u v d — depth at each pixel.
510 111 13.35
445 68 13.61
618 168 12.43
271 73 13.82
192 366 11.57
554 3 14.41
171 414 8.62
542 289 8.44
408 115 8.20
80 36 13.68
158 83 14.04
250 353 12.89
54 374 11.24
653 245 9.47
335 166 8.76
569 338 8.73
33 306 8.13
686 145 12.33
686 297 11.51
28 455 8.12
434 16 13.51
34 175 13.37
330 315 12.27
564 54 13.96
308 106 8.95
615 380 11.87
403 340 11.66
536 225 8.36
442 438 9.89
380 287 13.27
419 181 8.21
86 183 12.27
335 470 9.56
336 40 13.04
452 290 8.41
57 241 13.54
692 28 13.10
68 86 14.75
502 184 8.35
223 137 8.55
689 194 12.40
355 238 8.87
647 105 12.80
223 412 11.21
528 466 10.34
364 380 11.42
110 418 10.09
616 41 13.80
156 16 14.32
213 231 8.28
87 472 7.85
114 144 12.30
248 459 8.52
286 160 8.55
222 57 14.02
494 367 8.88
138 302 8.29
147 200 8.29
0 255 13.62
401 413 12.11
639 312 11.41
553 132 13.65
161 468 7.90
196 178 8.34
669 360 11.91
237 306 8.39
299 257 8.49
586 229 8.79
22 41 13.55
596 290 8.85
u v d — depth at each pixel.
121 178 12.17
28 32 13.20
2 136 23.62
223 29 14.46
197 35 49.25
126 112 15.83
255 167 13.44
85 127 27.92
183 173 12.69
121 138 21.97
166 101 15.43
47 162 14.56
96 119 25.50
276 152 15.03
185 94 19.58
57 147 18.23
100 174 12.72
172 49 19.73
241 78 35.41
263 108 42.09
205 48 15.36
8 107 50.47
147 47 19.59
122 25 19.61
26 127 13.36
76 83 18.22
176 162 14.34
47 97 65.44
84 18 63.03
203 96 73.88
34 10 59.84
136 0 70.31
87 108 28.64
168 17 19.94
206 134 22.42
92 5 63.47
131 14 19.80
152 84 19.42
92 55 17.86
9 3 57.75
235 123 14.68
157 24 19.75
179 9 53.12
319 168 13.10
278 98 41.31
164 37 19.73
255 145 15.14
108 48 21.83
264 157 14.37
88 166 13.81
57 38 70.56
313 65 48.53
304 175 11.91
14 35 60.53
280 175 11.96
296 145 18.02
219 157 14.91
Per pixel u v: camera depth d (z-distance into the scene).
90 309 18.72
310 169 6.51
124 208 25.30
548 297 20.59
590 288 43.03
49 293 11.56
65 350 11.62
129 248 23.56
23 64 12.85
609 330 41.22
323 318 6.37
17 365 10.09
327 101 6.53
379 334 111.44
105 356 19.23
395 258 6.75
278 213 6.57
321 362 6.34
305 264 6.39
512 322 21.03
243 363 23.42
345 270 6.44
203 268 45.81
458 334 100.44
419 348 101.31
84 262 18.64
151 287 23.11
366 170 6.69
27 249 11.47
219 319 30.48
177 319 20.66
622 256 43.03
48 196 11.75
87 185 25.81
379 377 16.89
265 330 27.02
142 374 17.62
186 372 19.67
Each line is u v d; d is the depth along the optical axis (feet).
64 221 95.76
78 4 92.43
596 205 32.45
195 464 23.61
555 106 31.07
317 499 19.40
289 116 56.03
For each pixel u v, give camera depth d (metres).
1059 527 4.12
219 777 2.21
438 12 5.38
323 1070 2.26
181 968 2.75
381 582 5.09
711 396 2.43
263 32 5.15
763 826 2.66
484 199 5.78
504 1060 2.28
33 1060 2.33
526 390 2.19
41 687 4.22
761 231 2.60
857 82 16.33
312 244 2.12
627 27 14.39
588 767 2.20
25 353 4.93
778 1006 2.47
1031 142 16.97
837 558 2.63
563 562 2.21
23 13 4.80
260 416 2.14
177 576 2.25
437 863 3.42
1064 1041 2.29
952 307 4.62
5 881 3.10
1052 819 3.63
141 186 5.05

* _The problem_
Each of the lines from the one that contains "289 116 56.03" through the last line of the data needs to be repeated exactly, with no others.

* _Reply_
289 116 56.03
For each pixel u v, give camera depth d (metres).
1059 527 4.12
219 777 2.21
438 12 5.38
323 1070 2.26
181 968 2.75
381 582 5.09
711 396 2.43
263 32 5.15
763 826 2.66
484 199 5.78
504 1060 2.28
33 1060 2.33
526 390 2.19
41 687 4.22
761 231 2.60
857 82 16.33
312 244 2.12
627 27 14.39
588 767 2.20
25 353 4.93
778 1006 2.47
1031 142 16.97
837 558 2.63
563 562 2.21
23 13 4.80
260 416 2.14
177 576 2.25
437 863 3.42
1064 1041 2.29
952 307 4.62
5 881 3.10
1052 819 3.63
141 186 5.05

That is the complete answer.